By Ruth E. Lambert
San Juan Mountains Association
As we begin this winter, 76 years ago, winter preparations were underway for ski and snowshoe outings of national importance.
In the Pando Valley surrounded by the White River National Forest between Leadville and what is now Vail, the 10th Mountain Division began training for mountain warfare against Hitler’s Nazis in Norway or the Alps. Earlier in 1942, the War Department had established the 10th as the first and only U.S. Army infantry division specifically trained for extreme terrain and cold weather warfare. After a search, the area around Pando had been selected because of the rail access, use of national forest land, natural water sources, coal supplies and, foremost, consistent and heavy snow throughout the winter in a rugged terrain conducive for ski training.

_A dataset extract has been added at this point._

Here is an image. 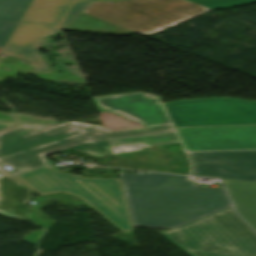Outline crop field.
I'll return each instance as SVG.
<instances>
[{"instance_id": "obj_1", "label": "crop field", "mask_w": 256, "mask_h": 256, "mask_svg": "<svg viewBox=\"0 0 256 256\" xmlns=\"http://www.w3.org/2000/svg\"><path fill=\"white\" fill-rule=\"evenodd\" d=\"M119 175L133 226L174 228L231 207L224 190L200 189L188 177Z\"/></svg>"}, {"instance_id": "obj_2", "label": "crop field", "mask_w": 256, "mask_h": 256, "mask_svg": "<svg viewBox=\"0 0 256 256\" xmlns=\"http://www.w3.org/2000/svg\"><path fill=\"white\" fill-rule=\"evenodd\" d=\"M99 111L117 112L147 128L112 131L79 129L64 123L56 126L16 125L0 130V158L84 133L94 139L174 130L159 97L135 93L94 99Z\"/></svg>"}, {"instance_id": "obj_3", "label": "crop field", "mask_w": 256, "mask_h": 256, "mask_svg": "<svg viewBox=\"0 0 256 256\" xmlns=\"http://www.w3.org/2000/svg\"><path fill=\"white\" fill-rule=\"evenodd\" d=\"M159 233L190 256H256V234L232 208Z\"/></svg>"}, {"instance_id": "obj_4", "label": "crop field", "mask_w": 256, "mask_h": 256, "mask_svg": "<svg viewBox=\"0 0 256 256\" xmlns=\"http://www.w3.org/2000/svg\"><path fill=\"white\" fill-rule=\"evenodd\" d=\"M15 176L40 195L63 191L77 196L123 233L133 230L119 179H89L53 171L50 167L31 169Z\"/></svg>"}, {"instance_id": "obj_5", "label": "crop field", "mask_w": 256, "mask_h": 256, "mask_svg": "<svg viewBox=\"0 0 256 256\" xmlns=\"http://www.w3.org/2000/svg\"><path fill=\"white\" fill-rule=\"evenodd\" d=\"M92 0H32L0 54L48 69L35 53L42 37L64 29Z\"/></svg>"}, {"instance_id": "obj_6", "label": "crop field", "mask_w": 256, "mask_h": 256, "mask_svg": "<svg viewBox=\"0 0 256 256\" xmlns=\"http://www.w3.org/2000/svg\"><path fill=\"white\" fill-rule=\"evenodd\" d=\"M208 10L188 0H125L92 2L83 13L144 35Z\"/></svg>"}, {"instance_id": "obj_7", "label": "crop field", "mask_w": 256, "mask_h": 256, "mask_svg": "<svg viewBox=\"0 0 256 256\" xmlns=\"http://www.w3.org/2000/svg\"><path fill=\"white\" fill-rule=\"evenodd\" d=\"M175 127L256 124V102L197 99L165 103Z\"/></svg>"}, {"instance_id": "obj_8", "label": "crop field", "mask_w": 256, "mask_h": 256, "mask_svg": "<svg viewBox=\"0 0 256 256\" xmlns=\"http://www.w3.org/2000/svg\"><path fill=\"white\" fill-rule=\"evenodd\" d=\"M177 142H179V140L174 131L99 141H93L86 138L84 135H80L34 150L0 159V164L3 166L8 165L13 169L11 173H17L33 167L48 165L44 155L67 148H72L97 157H101L111 155L112 153L110 146L115 145L134 143H143L146 145H164Z\"/></svg>"}, {"instance_id": "obj_9", "label": "crop field", "mask_w": 256, "mask_h": 256, "mask_svg": "<svg viewBox=\"0 0 256 256\" xmlns=\"http://www.w3.org/2000/svg\"><path fill=\"white\" fill-rule=\"evenodd\" d=\"M187 154L192 175L256 182V151Z\"/></svg>"}, {"instance_id": "obj_10", "label": "crop field", "mask_w": 256, "mask_h": 256, "mask_svg": "<svg viewBox=\"0 0 256 256\" xmlns=\"http://www.w3.org/2000/svg\"><path fill=\"white\" fill-rule=\"evenodd\" d=\"M176 129L186 151L256 148V126Z\"/></svg>"}, {"instance_id": "obj_11", "label": "crop field", "mask_w": 256, "mask_h": 256, "mask_svg": "<svg viewBox=\"0 0 256 256\" xmlns=\"http://www.w3.org/2000/svg\"><path fill=\"white\" fill-rule=\"evenodd\" d=\"M28 188L0 168V213L26 220Z\"/></svg>"}, {"instance_id": "obj_12", "label": "crop field", "mask_w": 256, "mask_h": 256, "mask_svg": "<svg viewBox=\"0 0 256 256\" xmlns=\"http://www.w3.org/2000/svg\"><path fill=\"white\" fill-rule=\"evenodd\" d=\"M236 193L241 207H235L237 212L256 231V183L229 180Z\"/></svg>"}, {"instance_id": "obj_13", "label": "crop field", "mask_w": 256, "mask_h": 256, "mask_svg": "<svg viewBox=\"0 0 256 256\" xmlns=\"http://www.w3.org/2000/svg\"><path fill=\"white\" fill-rule=\"evenodd\" d=\"M65 30L120 35L133 33L83 13H81Z\"/></svg>"}, {"instance_id": "obj_14", "label": "crop field", "mask_w": 256, "mask_h": 256, "mask_svg": "<svg viewBox=\"0 0 256 256\" xmlns=\"http://www.w3.org/2000/svg\"><path fill=\"white\" fill-rule=\"evenodd\" d=\"M31 0H0V19L19 20Z\"/></svg>"}, {"instance_id": "obj_15", "label": "crop field", "mask_w": 256, "mask_h": 256, "mask_svg": "<svg viewBox=\"0 0 256 256\" xmlns=\"http://www.w3.org/2000/svg\"><path fill=\"white\" fill-rule=\"evenodd\" d=\"M195 3H198L202 6H205L213 11L237 7L242 5H247L252 2H256V0H191Z\"/></svg>"}, {"instance_id": "obj_16", "label": "crop field", "mask_w": 256, "mask_h": 256, "mask_svg": "<svg viewBox=\"0 0 256 256\" xmlns=\"http://www.w3.org/2000/svg\"><path fill=\"white\" fill-rule=\"evenodd\" d=\"M17 22L0 21V47H3Z\"/></svg>"}, {"instance_id": "obj_17", "label": "crop field", "mask_w": 256, "mask_h": 256, "mask_svg": "<svg viewBox=\"0 0 256 256\" xmlns=\"http://www.w3.org/2000/svg\"><path fill=\"white\" fill-rule=\"evenodd\" d=\"M222 181H223V183H224V185H225V187H226V189H227V191H228V193H229L231 199L233 200L234 205H235V206H240V203H239V201H238V199H237L235 193L233 192V190H232V188H231V186H230L228 180H222Z\"/></svg>"}, {"instance_id": "obj_18", "label": "crop field", "mask_w": 256, "mask_h": 256, "mask_svg": "<svg viewBox=\"0 0 256 256\" xmlns=\"http://www.w3.org/2000/svg\"><path fill=\"white\" fill-rule=\"evenodd\" d=\"M7 126H11V125H0V128H4V127H7Z\"/></svg>"}]
</instances>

Construction at Camp Hale began in April 1942 with a completion date of Nov. 15, 1942. The camp, named after Brig. Gen. Irving Hale of the Spanish American War, included more than 1,000 buildings with barracks, mess halls, a hospital, fire station, stockade and guardhouse, theater for USO shows and a chapel. The camp included stables and corrals for mules.
Military training also required construction of rifle ranges, grenade courts and gas chambers. In addition, the soldiers built Cooper Hill (now known as Ski Cooper) for ski training.
Military training took about two years and included mountain climbing, skiing, riflery, snowshoeing and a six-week winter bivouac training. A total of about 14,000 participants from three regiments were members of the 10th, made up of expert skiers, Olympic competitors and army volunteers. In addition to the U.S. troops, the Norwegian 99th Battalion trained at Camp Hale and participated in several battles, including the Battle of the Bulge.
During the training, specialized winter gear and vehicles were developed. Snowmobiles and motorized toboggans were tested, and the Studebaker-built M15 Weasel, a lightweight, tracked machine, was produced. Although it had some design and operation issues, it is the forerunner of the modern snowcat.
In January 1945, the 10th was deployed to the Italian Alps. Clad in winter camouflage uniforms, white wooden skis and white-painted bamboo poles, the 10th fought for two months in bloody battles to take Riva Ridge and Mount Belvedere in the Apennine Mountains. The 10th then moved to reclaim the Po River Valley, cutting off Hitler’s supply lines. The 10th suffered the highest casualty rate of any division in the Mediterranean area with 4,000 wounded and 999 killed.
After the war, Camp Hale was used for occasional winter training purposes, and from 1959 through 1965, the CIA secretly trained Tibetan soldiers. In 1965, Camp Hale was deactivated, and in 1966, it was returned to the U.S. Forest Service.
Many members of the 10th have had a lasting impact on our recreational and natural environment. The resorts at Vail, Aspen, Sugarbush, Crystal Mountain, Ski Santa Fe and Mount Bachelor were founded by members of the 10th. Members founded Outward Bound (U.S.), the National Outdoor Leadership School, Nike and the Sierra Club.
Today, the 10th Mountain Division Hut Association maintains 29 huts along 350 miles of trails for year-round enjoyment. Snow-bound huts bearing members’ names seems a fitting tribute to brave young men in white uniforms.